Compression

Quick overview

Compress request and response bodies to save bandwidth.

  • advanced.protocol.compression in the configuration.
  • disabled by default. Also available: LZ4, Snappy.
  • your application must re-declare an explicit dependency to the compression library.

Cassandra’s binary protocol supports optional compression of requests and responses. This reduces network traffic at the cost of a slight CPU overhead, therefore it will likely be beneficial when you have larger payloads, such as:

  • requests with many values, or very large values;
  • responses with many rows, or many columns per row, or very large columns.

To enable compression, set the following option in the configuration:

datastax-java-driver {
  advanced.protocol.compression = lz4 // or snappy
}

Compression must be set before opening a session, it cannot be changed at runtime.

Two algorithms are supported out of the box: LZ4 and Snappy. The LZ4 implementation is a good first choice; it offers fallback implementations in case native libraries fail to load and benchmarks suggest that it offers better performance and compression ratios over Snappy.

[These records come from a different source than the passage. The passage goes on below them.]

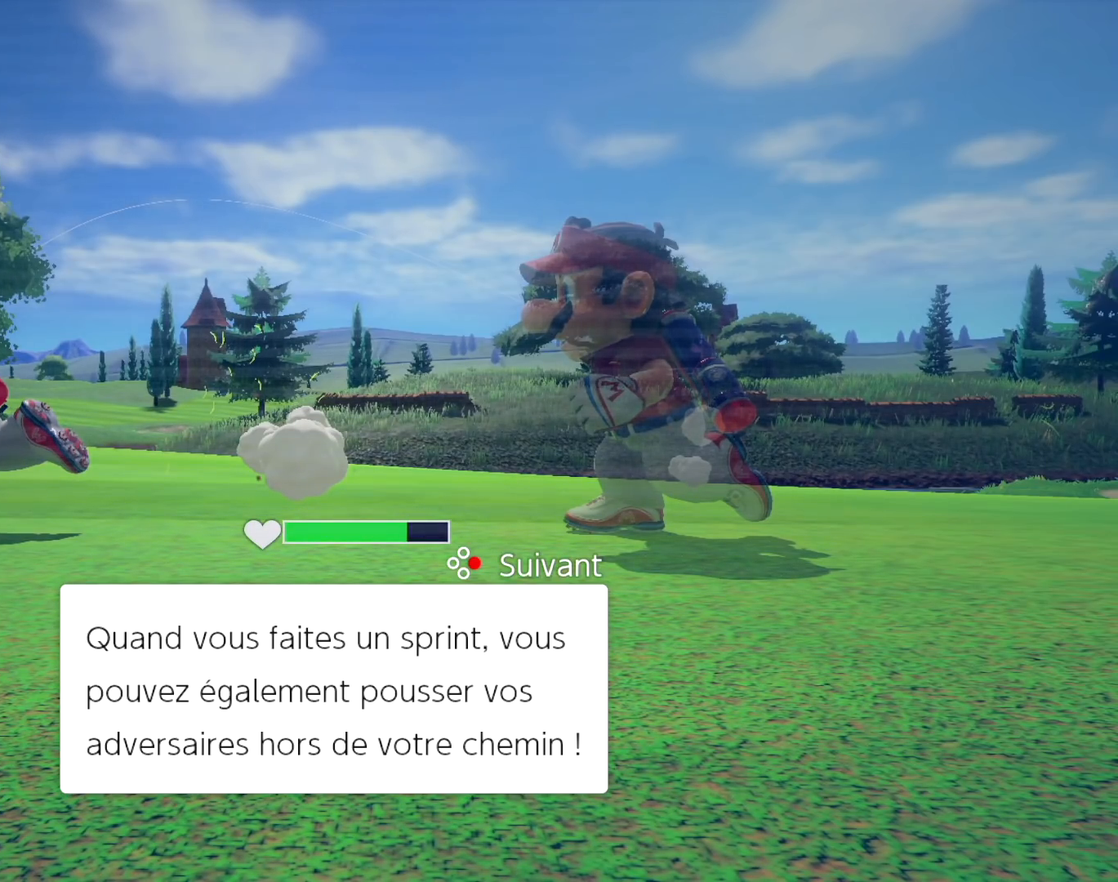
{"buttons": [], "events": [[267, "B", "up"]]}
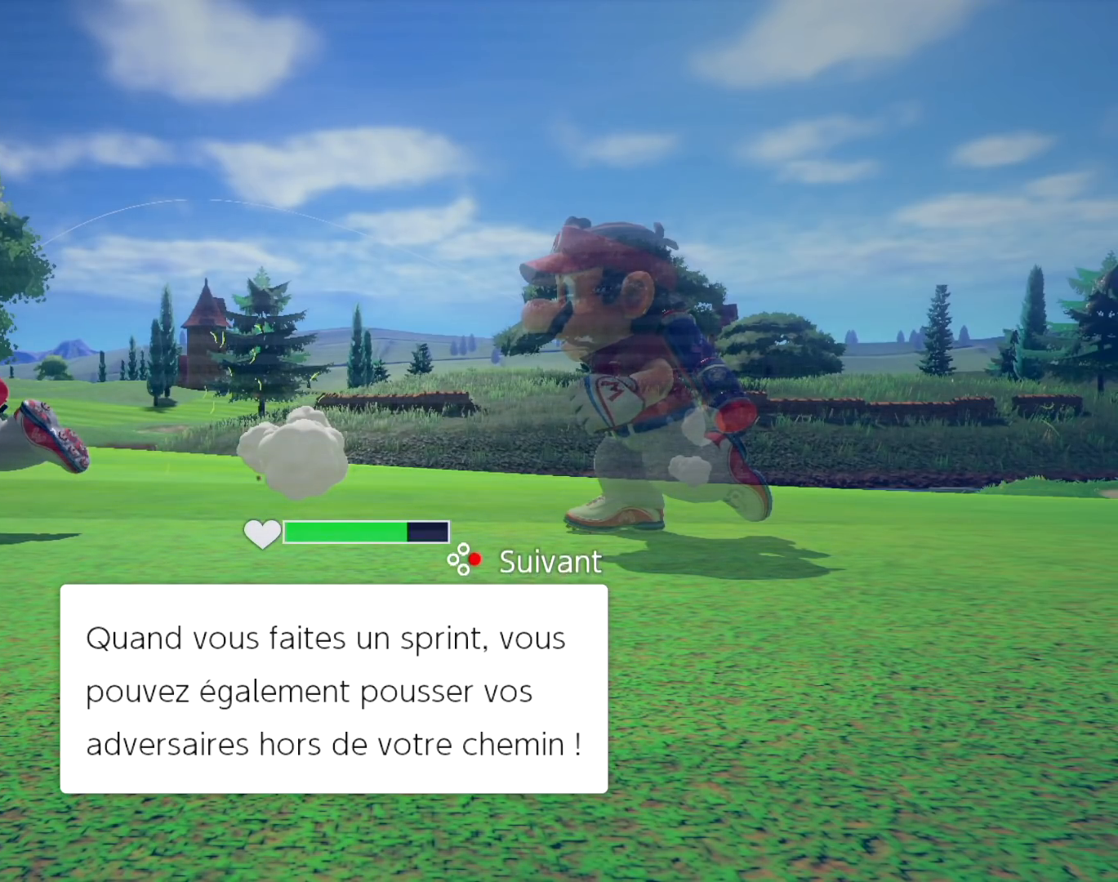
{"buttons": [], "events": []}
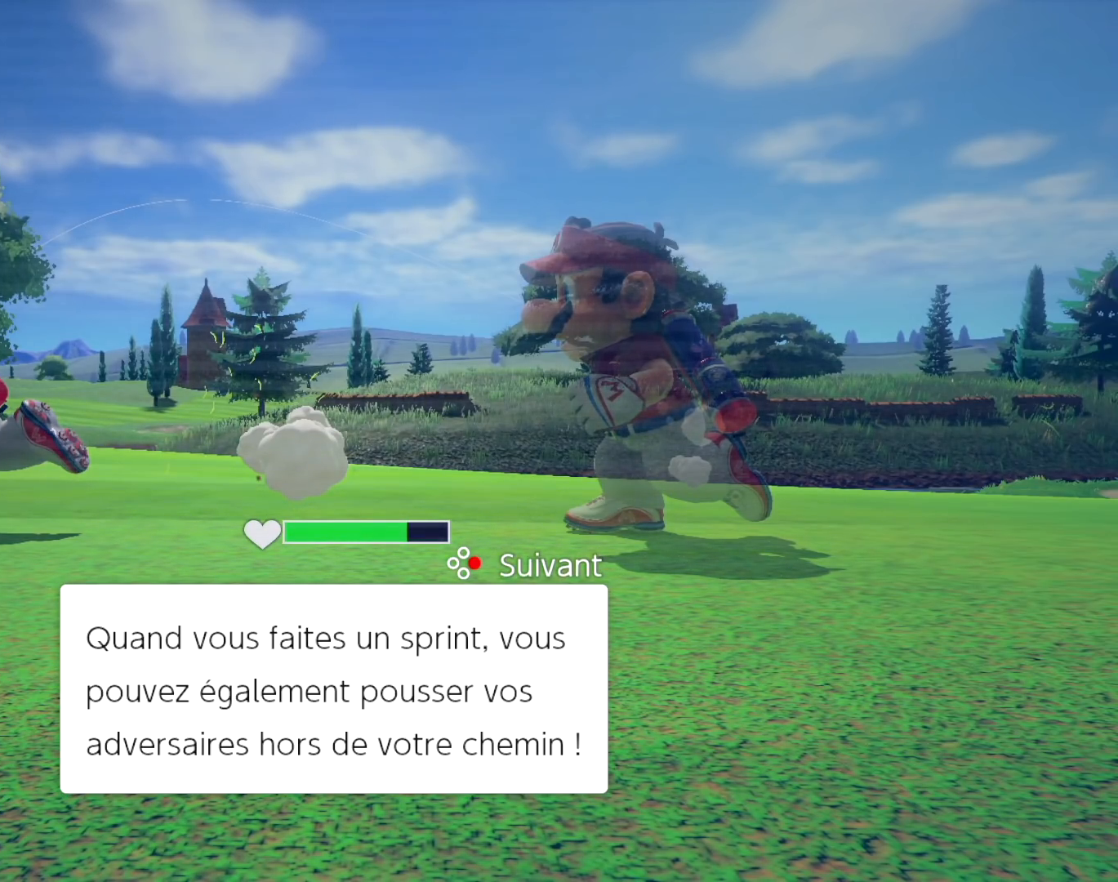
{"buttons": ["B"], "events": [[333, "B", "down"]]}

Both implementations rely on third-party libraries, declared by the driver as optional dependencies; if you enable compression, you need to explicitly depend on the corresponding library to pull it into your project (see the Integration>Driver dependencies section for more details).

LZ4

Dependency:

<dependency>
  <groupId>org.lz4</groupId>
  <artifactId>lz4-java</artifactId>
  <version>1.4.1</version>
</dependency>

Always double-check the exact LZ4 version needed; you can find it in the driver’s parent POM.

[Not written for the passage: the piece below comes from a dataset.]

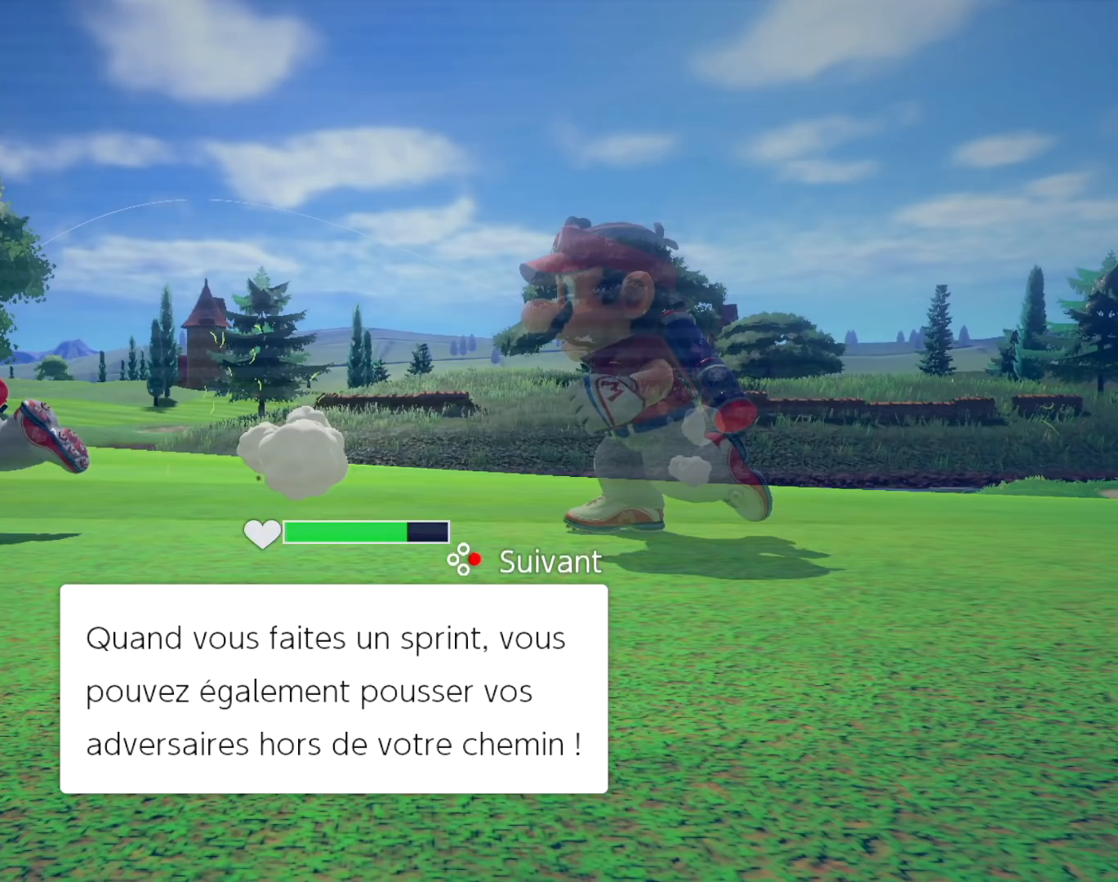
{"buttons": ["B"], "events": []}
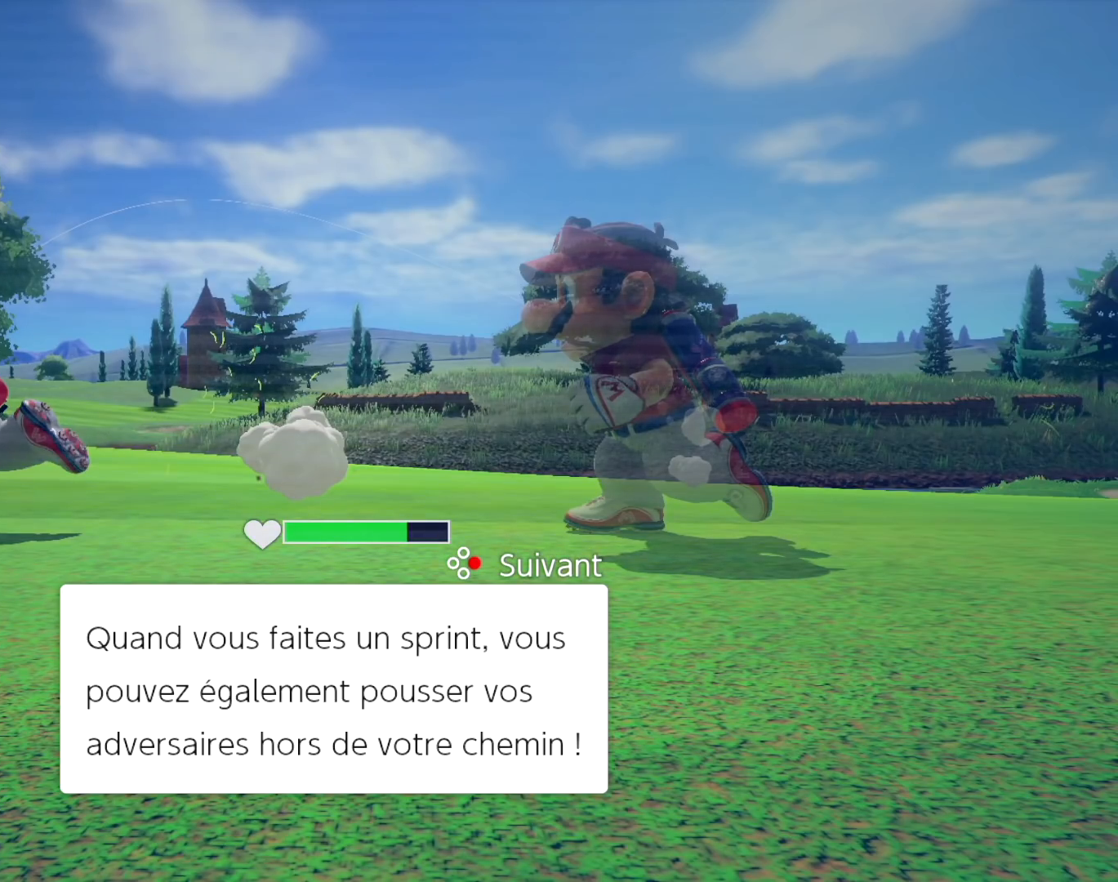
{"buttons": [], "events": [[267, "B", "up"]]}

LZ4-java has three internal implementations (from fastest to slowest):

  • JNI;
  • pure Java using sun.misc.Unsafe;
  • pure Java using only “safe” classes.

It will pick the best implementation depending on what’s possible on your platform. To find out which one was chosen, enable INFO logs on the category com.datastax.oss.driver.internal.core.protocol.Lz4Compressor and look for the following message:

INFO  com.datastax.oss.driver.internal.core.protocol.Lz4Compressor  - Using LZ4Factory:JNI

Snappy

Dependency:

<dependency>
  <groupId>org.xerial.snappy</groupId>
  <artifactId>snappy-java</artifactId>
  <version>1.1.2.6</version>
</dependency>

Always double-check the exact Snappy version needed; you can find it in the driver’s parent POM.